- Eczema is a condition where parts of the skin become itchy, inflamed, red, and rough.
- Keeping the skin healthy and moisturized can prevent certain kinds of eczema.
- It is important to distinguish the different causes of eczema because effective treatments vary.
- Certain foods can trigger symptoms, such as citrus fruits, dairy, gluten or wheat, soy, spices such as vanilla and cinnamon and some types of nuts.
- Eczema is not a contagious condition.
WHAT IS ECZEMA?
The word "eczema" is also used specifically to refer to atopic dermatitis, the most common type of eczema.
The appearance of skin affected by eczema will depend on how much a person scratches and whether the skin is infected. Scratching and rubbing further cause irritation on the skin, increase inflammation, and make itching worse.
Eczema is always itchy. Sometimes the itching happens before the rash appears. Rashes most commonly appear on the face, back of the knees, wrists, hands, or feet but it may also affect other areas as well.
TYPES OF ECZEMA AND ITS SYMPTOMS
- Atopic dermatitis is the most common form of eczema. It usually starts in younger years, and often gets milder or goes away by adult age. "Atopic" refers to a group of diseases including the immune system. Dermatitis is an inflammation of the skin. Atopic dermatitis happens when the skin’s natural barrier against irritants and allergens is weakened.
Atopic dermatitis (eczema) signs and symptoms differ widely from skin to skin and include:
- Dry skin
- Itching, which may be severe, especially during the night time
- Red to brownish patches, mostly on the hands, feet, ankles, wrists, neck, upper chest, eyelids, inside the bend of the elbows and knees, and in infants, the face and scalp
Atopic dermatitis most often begins before age 5 and may carry on into adolescence and adulthood. For some, it flares periodically and then clears up for a time, even for some years.
Contact dermatitis is a red, itchy rash caused by direct contact with a substance or an allergic reaction to it. After repeated exposures to the same substance, an allergen. The body’s immune recognition system becomes activated. The rash isn't contagious, but it can be very uncomfortable.
Dyshidrotic eczema is a skin condition in which blisters develop on the soles of your feet, sides of the fingers or toes and palms of your hands. The blisters are itchy and usually filled with fluid. Blisters normally last for about two to four weeks and may be related to seasonal allergies or stress. So blisters may breakout more frequently during the spring allergy season. The blisters are often very itchy. Affected skin areas can scale, crack, and flake.
- Hand eczema is an inflammation of the skin of the hands that can be caused by contact allergens such as rubber chemicals, but other external factors (e.g. irritants such as water or detergents) and atopic predisposition are often important triggers.
In hand eczema, your hands get red, itchy, and dry and they may form cracks or blisters.
- Neurodermatitis is a skin condition that starts with an itchy patch of skin. It is similar to atopic dermatitis. It causes thick, scaly patches to appear on your skin. Scratching makes it even itchier. This itch-scratch cycle causes the affected skin to become thick and leathery.
Neurodermatitis usually starts in people who have other types of eczema or psoriasis. Stress is also a known trigger to this condition.
In neurodermatitis, thick, scaly patches form on your arms, legs, back of your neck, scalp, bottoms of your feet, backs of your hands, or genital. These patches can be very itchy, especially when you’re relaxed or asleep.
- Stasis dermatitis is a skin inflammation that develops in people with poor blood circulation. It most often occurs in the lower legs because that's where blood typically collects. When blood collects or pools in the veins of the lower legs, the pressure on the veins increases. Legs can swell up and varicose veins can form.
The lower part of the legs may swell up, especially during the day when you’ve been walking so much. Legs may ache or feel heavy.

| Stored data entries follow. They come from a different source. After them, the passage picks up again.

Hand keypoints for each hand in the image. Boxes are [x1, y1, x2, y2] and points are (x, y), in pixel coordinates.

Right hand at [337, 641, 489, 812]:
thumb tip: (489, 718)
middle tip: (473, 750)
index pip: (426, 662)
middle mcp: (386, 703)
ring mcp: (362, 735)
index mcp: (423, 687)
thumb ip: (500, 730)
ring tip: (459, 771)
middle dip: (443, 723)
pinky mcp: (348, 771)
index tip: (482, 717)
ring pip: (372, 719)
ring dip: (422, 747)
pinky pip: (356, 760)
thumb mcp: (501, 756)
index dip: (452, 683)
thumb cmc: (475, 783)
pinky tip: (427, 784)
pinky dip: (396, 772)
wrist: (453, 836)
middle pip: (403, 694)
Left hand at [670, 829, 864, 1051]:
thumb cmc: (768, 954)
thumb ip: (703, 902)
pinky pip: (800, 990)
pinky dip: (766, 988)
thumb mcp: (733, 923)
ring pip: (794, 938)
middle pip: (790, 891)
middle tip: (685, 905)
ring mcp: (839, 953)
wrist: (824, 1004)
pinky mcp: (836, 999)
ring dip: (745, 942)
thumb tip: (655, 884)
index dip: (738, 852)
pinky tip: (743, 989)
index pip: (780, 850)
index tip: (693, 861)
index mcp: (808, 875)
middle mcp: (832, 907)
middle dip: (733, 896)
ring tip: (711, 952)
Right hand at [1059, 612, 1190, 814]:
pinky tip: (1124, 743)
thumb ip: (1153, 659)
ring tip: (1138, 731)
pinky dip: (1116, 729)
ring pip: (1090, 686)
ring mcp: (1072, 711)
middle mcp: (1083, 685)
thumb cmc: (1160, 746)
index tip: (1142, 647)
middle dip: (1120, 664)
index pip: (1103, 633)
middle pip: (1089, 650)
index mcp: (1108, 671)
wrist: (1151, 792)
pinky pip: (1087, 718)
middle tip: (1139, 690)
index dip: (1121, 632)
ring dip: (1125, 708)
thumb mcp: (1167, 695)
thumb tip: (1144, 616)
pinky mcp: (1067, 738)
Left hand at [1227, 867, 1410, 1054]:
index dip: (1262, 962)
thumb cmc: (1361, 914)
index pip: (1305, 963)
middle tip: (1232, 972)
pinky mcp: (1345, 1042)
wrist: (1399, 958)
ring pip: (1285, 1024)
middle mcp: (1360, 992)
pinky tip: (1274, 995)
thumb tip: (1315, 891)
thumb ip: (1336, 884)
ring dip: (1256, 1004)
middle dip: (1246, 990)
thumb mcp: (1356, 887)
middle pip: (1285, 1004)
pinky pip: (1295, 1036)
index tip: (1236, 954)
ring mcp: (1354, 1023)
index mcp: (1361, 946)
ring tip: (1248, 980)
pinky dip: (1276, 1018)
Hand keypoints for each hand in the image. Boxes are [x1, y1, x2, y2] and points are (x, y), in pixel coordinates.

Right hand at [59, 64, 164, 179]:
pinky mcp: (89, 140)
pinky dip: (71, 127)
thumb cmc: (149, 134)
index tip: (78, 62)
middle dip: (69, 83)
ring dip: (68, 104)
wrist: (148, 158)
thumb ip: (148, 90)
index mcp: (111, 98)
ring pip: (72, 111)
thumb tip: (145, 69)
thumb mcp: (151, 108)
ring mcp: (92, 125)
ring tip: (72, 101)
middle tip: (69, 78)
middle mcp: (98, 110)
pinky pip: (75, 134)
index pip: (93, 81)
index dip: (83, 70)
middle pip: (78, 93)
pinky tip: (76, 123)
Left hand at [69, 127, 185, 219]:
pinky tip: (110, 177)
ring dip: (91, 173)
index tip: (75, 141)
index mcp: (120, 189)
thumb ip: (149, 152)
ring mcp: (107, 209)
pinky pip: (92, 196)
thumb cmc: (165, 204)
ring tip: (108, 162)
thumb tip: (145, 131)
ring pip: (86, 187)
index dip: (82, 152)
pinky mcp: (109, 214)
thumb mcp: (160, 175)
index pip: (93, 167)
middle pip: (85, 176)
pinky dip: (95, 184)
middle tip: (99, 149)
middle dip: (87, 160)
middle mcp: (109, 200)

- Nummular eczema is a type of eczema that causes coin-shaped spots to form on your skin. The word “nummular” means coin in Latin. Nummular eczema looks very different from other types of eczema, and it can itch a lot. These patches are often itchy and well-defined.
Nummular eczema can be triggered by a reaction to a skin injury, such as a burn, abrasion, or insect bite. Dry skin can also cause it. The condition may result in one spot or a few spots of coin-shaped lesions. These can last for several months.
People with eczema will benefit from working with their doctor to identify what triggers or worsens their symptoms. Avoiding specific triggers or allergens can help to prevent or minimize flare-ups.
Life with eczema can seem intimidating not knowing how the day after today will treat you. As any sickness goes, it usually doesn’t treat you well. It leaves much to be desired, much to be wished for.